Publishing the results
Azure Databricks can output the query result to many services. The question should be rather how the visual dashboard will be created and how it can consume the data. One of the possibilities is to use Power BI to create a dashboard and use Power BI Services to publish it on a public page. While Power BI is a really powerful tool, at the beginning you may be struggling to display the right data. Thing are getting even more complicated when you want to create an interactive dashboard. In my example I wanted to create three versions of each report: weekly, monthly and yearly, then add a simple drop down to select the time frame. While it’s relatively easy to update one chart based on the value from drop down, I couldn’t manage to update multiple ones across the whole dashboard. That pushed me to think about different solution.
Having a bit of experience with front-end frameworks I knew there are multiple so-called admin dashboard projects. They are based on some popular framework and offer out-of-the-box visual controls with styling for a fast dashboard development. One of them is Vue Element Admin based on Vue.js. This website can be hosted directly on the Azure Storage account using Static Website feature. If the Databricks can output the query results to the Blob storage as JSON files, then the dashboard can easily pick them and feed the visual controls. The whole front-end part will be just a bunch of static files hosted on the Blob Storage, so the cost of service this dashboard to even large group of users is absolutely minimal. That seems like a good plan, so let’s add the last component to our chart.
Let the money talk
The total cost of running the project is 85.10 CHF. It took over one week to download the historical posts from the last 10 years. After downloading the huge historical data set the project is just getting the new posts, so the service usage and maintenance cost is much, much lower. But let’s dig into the period of backfilling the data.
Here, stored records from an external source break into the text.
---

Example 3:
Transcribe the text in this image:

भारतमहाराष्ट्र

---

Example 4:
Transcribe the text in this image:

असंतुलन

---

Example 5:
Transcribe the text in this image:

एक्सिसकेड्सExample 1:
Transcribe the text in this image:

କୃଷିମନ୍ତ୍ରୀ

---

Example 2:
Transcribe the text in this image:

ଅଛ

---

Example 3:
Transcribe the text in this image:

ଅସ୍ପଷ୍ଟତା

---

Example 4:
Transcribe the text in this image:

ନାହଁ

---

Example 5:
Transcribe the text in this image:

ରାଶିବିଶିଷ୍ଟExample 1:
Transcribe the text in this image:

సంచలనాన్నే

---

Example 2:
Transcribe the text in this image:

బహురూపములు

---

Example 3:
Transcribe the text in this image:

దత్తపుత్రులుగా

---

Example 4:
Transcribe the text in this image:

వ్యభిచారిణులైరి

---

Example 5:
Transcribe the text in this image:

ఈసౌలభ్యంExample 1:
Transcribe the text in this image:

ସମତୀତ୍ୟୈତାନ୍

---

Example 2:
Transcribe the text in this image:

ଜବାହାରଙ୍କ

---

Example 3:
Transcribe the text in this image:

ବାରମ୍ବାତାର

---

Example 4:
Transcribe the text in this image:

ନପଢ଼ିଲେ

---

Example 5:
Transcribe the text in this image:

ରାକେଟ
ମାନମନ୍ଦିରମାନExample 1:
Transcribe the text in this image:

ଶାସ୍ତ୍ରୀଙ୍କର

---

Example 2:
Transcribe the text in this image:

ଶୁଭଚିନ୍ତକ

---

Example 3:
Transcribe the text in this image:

Data Lake storage was supposed to be extremely cheap, but it actually generated the highest cost among all services. The total amount of downloaded data is 31.8 GB, which is the result of fetching 14 302 462 web pages.
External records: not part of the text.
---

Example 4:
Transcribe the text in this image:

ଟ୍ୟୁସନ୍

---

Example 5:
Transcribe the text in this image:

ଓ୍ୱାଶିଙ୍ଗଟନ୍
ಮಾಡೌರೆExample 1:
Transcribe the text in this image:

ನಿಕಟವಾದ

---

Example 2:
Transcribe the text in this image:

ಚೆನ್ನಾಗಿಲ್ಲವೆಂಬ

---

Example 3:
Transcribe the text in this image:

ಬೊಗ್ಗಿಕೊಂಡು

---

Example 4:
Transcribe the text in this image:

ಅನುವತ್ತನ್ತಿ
As you can see the cost of data in rest very low, so where did the money escape? The answer is right around the corner.
14,6 milion write requests seems like a valid number, because every downloaded post was immediately saved to Data Lake. The cost of 10 000 write transactions is only 0.05 CHF, but can it be lowered? A single transaction in Data Lake can take up 4 MB, so batching the data before saving would definitely save some money here. Something to note for the future.
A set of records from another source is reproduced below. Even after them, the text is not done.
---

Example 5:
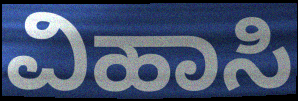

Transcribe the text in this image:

ವಿಹಾಸಿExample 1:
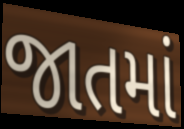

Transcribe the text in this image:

જાતમાં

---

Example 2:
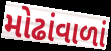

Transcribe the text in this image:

મોઢાંવાળાં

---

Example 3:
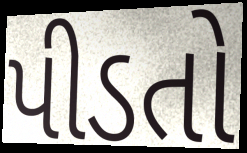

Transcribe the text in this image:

પીડતો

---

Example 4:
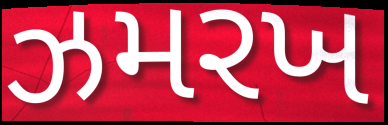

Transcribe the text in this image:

ઝમરખ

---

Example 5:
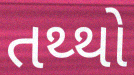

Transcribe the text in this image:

તથ્થોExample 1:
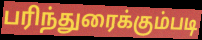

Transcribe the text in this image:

பரிந்துரைக்கும்படி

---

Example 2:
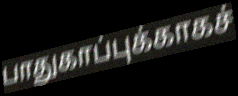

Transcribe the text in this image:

The virtual machine and storage cost from the chart belongs to Databricks. The cluster was running once per week for about six hours. The query performance was quite decent on a yearly data set, but very sluggish on calculating statistics for the whole 10 years data set. Could be improved, but requires much more time investment to analyze query performance and optimize execution plan. The total cost of Databricks was around 36 CHF.
Was it also worth to mention is that Azure Functions consumed only 2.30 CHF! That’s a pretty amazing result considering the fact that the functions were executed over 14 milion times.
Running this experiment for less than 100 CHF exceed my expectations, because I had reserved 150 CHF in my Azure account. Things like batching writes to storage or improving query performance could lower the total cost to nearly 50 CHF, but it’s still a satisfying result. Azure Databricks appeared as a powerful tool for data analysis with multiple supported languages and many available integration options. Currently, the monthly cost of running the project is below 10 CHF. On the other side, the project only updates the reports on a weekly basis. Is it possible to create a real-time analytics for a similar scale and reasonable cost? Sounds like a good idea for the next experiment.